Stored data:
________________________________________
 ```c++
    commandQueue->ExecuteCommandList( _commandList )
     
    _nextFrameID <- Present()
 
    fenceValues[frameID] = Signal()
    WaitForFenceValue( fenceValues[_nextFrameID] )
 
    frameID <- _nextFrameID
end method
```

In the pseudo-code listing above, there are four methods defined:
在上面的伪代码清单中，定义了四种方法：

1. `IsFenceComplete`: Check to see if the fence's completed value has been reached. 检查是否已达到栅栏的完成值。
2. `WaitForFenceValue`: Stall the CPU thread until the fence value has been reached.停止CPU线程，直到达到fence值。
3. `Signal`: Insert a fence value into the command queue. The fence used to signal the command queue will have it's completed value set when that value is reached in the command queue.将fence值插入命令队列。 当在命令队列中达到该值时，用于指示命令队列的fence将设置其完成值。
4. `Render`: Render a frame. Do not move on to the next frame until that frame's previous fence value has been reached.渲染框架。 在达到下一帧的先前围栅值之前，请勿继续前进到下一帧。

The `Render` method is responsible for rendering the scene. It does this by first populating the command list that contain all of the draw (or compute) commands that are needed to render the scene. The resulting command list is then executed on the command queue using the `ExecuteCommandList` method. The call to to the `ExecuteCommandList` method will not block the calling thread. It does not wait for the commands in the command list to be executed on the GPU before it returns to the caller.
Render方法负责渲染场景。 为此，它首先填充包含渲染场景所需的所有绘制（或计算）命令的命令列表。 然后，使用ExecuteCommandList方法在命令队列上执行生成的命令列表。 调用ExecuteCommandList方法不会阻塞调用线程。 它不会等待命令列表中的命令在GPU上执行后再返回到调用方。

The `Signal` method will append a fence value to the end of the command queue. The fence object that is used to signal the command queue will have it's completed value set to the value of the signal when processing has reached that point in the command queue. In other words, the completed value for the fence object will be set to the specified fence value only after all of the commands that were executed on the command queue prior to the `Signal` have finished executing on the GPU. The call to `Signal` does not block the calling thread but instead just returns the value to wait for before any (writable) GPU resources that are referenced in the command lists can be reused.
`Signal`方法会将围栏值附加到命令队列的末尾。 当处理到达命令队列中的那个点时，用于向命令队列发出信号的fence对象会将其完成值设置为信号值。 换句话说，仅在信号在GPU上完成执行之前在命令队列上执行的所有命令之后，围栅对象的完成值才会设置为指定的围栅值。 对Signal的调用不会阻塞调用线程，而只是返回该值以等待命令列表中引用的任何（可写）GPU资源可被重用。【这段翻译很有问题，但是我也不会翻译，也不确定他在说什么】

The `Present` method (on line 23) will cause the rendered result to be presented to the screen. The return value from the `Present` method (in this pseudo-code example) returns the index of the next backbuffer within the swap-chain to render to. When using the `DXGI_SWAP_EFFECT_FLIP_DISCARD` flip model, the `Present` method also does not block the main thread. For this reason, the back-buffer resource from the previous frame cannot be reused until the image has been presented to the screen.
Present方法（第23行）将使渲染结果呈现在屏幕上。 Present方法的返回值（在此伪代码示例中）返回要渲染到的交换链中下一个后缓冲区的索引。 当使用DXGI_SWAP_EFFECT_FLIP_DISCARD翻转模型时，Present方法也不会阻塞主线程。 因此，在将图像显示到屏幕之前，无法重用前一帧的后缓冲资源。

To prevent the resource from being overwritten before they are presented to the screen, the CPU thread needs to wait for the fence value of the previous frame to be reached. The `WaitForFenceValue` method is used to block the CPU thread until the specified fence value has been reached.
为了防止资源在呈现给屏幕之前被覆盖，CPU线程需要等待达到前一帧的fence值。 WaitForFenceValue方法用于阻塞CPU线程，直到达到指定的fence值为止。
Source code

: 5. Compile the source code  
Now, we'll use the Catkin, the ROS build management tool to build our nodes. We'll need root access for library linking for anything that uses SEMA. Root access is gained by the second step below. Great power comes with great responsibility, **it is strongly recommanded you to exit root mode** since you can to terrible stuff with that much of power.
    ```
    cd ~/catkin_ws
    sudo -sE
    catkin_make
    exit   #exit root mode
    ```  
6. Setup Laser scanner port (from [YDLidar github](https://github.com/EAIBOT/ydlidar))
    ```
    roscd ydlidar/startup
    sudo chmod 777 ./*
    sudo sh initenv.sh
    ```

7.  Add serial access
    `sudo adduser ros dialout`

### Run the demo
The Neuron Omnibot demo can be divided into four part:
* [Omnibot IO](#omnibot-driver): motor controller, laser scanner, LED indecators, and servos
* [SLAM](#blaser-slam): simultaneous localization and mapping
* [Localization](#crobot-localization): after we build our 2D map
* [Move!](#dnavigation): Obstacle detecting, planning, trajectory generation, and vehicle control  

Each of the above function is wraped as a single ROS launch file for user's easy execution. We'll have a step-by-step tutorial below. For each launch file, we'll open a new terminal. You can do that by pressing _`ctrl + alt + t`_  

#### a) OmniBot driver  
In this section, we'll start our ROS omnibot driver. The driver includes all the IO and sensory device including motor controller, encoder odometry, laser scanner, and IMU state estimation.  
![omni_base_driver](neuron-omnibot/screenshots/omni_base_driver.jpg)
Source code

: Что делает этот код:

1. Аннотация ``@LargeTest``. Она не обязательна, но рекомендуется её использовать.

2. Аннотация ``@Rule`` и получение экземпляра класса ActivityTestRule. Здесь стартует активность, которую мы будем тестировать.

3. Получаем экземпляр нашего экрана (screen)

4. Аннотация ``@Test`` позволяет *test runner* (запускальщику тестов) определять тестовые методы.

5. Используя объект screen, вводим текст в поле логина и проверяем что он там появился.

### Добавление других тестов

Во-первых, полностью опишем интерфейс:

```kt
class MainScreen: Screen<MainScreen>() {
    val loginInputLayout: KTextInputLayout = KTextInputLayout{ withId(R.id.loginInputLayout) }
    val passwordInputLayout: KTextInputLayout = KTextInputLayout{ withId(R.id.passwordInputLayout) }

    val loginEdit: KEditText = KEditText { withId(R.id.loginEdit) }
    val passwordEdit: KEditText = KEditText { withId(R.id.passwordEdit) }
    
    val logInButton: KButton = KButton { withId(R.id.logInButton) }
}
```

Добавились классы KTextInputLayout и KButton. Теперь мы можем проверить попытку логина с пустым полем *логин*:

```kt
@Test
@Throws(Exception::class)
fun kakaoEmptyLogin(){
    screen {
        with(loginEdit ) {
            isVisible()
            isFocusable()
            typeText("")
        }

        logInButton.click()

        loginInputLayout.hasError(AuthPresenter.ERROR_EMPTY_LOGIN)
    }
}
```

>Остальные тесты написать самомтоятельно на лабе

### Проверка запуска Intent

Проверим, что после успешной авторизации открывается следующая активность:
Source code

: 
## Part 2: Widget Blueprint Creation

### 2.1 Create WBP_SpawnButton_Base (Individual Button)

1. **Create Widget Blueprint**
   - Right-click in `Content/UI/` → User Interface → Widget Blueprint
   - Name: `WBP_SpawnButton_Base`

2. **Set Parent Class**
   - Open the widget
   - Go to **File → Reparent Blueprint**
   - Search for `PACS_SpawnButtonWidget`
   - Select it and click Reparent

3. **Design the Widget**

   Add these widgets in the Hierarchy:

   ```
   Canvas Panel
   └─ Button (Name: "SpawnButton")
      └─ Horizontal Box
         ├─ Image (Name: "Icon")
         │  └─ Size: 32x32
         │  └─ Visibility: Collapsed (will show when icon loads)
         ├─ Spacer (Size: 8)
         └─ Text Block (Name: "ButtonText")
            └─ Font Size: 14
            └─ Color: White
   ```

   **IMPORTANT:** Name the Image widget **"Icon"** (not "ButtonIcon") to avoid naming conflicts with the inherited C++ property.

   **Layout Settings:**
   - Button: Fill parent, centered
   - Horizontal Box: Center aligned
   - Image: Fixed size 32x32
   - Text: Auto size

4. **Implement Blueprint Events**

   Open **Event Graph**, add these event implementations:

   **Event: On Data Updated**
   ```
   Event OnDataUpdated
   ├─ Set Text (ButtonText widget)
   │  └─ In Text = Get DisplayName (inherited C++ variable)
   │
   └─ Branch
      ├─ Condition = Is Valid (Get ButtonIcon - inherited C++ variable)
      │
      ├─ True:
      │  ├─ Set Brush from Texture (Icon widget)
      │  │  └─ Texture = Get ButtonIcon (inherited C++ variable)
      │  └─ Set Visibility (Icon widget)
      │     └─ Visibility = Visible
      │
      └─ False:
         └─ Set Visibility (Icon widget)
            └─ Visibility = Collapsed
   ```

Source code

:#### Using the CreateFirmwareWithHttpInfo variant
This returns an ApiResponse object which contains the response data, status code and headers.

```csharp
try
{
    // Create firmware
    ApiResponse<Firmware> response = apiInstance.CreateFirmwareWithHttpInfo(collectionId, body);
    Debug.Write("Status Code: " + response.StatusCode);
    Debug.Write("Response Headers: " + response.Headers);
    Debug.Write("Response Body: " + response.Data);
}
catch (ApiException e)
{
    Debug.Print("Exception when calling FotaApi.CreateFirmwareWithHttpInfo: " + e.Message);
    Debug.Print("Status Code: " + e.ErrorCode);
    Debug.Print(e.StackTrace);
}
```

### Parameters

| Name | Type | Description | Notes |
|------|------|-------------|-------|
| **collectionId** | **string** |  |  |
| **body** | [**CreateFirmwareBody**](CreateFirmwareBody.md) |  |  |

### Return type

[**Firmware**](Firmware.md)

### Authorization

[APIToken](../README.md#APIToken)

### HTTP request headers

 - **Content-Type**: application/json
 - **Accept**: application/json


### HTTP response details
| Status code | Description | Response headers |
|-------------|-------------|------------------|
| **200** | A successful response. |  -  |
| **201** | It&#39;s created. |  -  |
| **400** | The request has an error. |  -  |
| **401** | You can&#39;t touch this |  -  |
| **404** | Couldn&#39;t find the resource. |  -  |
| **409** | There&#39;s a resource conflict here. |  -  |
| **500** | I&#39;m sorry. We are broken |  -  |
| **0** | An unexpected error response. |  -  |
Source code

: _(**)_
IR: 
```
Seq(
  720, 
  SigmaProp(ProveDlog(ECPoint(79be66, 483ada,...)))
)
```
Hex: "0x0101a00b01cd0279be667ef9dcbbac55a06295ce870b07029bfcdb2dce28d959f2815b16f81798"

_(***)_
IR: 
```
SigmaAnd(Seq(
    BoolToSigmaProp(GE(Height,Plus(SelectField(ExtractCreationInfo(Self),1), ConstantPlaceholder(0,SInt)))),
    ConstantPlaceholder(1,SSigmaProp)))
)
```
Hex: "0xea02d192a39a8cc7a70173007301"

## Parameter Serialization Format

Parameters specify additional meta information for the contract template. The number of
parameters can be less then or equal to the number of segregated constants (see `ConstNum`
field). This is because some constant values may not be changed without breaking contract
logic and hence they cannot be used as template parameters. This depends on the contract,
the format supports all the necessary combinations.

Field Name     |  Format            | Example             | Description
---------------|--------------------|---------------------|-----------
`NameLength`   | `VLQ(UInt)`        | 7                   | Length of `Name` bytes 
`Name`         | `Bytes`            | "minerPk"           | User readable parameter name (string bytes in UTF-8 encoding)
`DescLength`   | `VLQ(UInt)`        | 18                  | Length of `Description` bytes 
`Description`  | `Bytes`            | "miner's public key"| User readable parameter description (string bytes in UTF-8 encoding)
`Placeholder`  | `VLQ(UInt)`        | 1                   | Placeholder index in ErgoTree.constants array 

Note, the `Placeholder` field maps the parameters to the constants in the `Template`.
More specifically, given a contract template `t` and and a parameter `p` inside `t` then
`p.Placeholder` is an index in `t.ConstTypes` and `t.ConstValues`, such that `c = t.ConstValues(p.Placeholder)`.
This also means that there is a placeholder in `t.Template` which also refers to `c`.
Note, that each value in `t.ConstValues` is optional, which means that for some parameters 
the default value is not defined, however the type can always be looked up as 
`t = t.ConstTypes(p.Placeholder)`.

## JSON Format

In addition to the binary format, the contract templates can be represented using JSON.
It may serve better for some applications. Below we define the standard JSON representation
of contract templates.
________________________________________
INSTRUCTIONS TO FOLLOW → If a line in the records above contains "some", copy that line.

EXERCISE RESPONSE →
field). This is because some constant values may not be changed without breaking contract
Note, that each value in `t.ConstValues` is optional, which means that for some parameters 
It may serve better for some applications. Below we define the standard JSON representation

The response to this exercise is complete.